===== GIVEN ENTRIES

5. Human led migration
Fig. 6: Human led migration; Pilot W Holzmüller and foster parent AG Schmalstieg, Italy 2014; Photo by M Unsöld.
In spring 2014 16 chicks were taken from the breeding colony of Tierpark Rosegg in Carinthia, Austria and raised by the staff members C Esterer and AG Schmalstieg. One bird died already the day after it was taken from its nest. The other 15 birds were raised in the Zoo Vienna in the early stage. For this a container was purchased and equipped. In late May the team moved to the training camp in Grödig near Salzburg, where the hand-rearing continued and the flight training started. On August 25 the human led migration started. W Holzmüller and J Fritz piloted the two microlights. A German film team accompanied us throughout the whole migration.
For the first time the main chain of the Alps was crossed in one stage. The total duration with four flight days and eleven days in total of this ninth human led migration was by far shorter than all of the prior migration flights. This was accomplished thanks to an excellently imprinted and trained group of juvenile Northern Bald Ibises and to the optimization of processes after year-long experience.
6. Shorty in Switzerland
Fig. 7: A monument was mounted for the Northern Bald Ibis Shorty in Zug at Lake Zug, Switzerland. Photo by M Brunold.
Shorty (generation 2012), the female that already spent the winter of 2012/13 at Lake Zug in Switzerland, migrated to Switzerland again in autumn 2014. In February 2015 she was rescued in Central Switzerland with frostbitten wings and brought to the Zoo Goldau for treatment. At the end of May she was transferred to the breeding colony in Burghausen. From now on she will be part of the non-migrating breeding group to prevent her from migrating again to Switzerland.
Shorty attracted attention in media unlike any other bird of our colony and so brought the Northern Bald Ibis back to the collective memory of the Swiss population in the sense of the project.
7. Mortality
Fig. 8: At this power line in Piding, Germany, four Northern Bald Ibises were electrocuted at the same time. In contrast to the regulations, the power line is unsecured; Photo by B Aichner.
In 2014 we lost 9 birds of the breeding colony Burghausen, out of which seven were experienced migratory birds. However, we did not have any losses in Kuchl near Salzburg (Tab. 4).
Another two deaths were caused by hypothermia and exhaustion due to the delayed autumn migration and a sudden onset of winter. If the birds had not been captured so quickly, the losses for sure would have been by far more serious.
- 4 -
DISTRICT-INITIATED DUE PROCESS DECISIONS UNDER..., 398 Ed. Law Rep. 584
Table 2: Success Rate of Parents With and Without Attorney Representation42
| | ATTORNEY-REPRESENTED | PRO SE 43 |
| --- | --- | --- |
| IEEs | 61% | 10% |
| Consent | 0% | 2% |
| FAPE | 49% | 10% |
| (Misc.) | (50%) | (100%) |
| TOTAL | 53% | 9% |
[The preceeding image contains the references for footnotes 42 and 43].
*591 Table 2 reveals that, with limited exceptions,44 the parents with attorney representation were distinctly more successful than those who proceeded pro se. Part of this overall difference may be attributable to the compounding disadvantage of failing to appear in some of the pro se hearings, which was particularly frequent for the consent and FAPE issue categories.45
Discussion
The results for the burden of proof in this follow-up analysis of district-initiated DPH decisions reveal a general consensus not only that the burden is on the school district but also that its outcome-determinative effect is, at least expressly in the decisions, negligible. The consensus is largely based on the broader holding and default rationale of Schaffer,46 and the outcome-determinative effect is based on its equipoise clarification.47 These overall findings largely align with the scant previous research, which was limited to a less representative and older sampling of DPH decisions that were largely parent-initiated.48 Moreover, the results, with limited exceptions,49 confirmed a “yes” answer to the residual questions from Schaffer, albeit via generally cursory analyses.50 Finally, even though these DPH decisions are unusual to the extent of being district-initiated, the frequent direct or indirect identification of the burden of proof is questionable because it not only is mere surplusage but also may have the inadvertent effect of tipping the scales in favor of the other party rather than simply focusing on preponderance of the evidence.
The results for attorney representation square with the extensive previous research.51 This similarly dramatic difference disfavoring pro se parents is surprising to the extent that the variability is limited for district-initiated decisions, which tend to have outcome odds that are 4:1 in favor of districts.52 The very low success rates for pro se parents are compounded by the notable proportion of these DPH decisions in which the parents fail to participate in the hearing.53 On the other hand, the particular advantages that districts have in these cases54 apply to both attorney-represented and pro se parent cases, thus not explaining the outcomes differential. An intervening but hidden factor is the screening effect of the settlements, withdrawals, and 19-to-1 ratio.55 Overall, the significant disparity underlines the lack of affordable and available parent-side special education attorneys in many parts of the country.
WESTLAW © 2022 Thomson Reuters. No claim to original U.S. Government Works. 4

==========

Return each line from the records that includes the word "losses".

> [SOLUTION FOR THIS PROBLEM]
In 2014 we lost 9 birds of the breeding colony Burghausen, out of which seven were experienced migratory birds. However, we did not have any losses in Kuchl near Salzburg (Tab. 4).
Another two deaths were caused by hypothermia and exhaustion due to the delayed autumn migration and a sudden onset of winter. If the birds had not been captured so quickly, the losses for sure would have been by far more serious.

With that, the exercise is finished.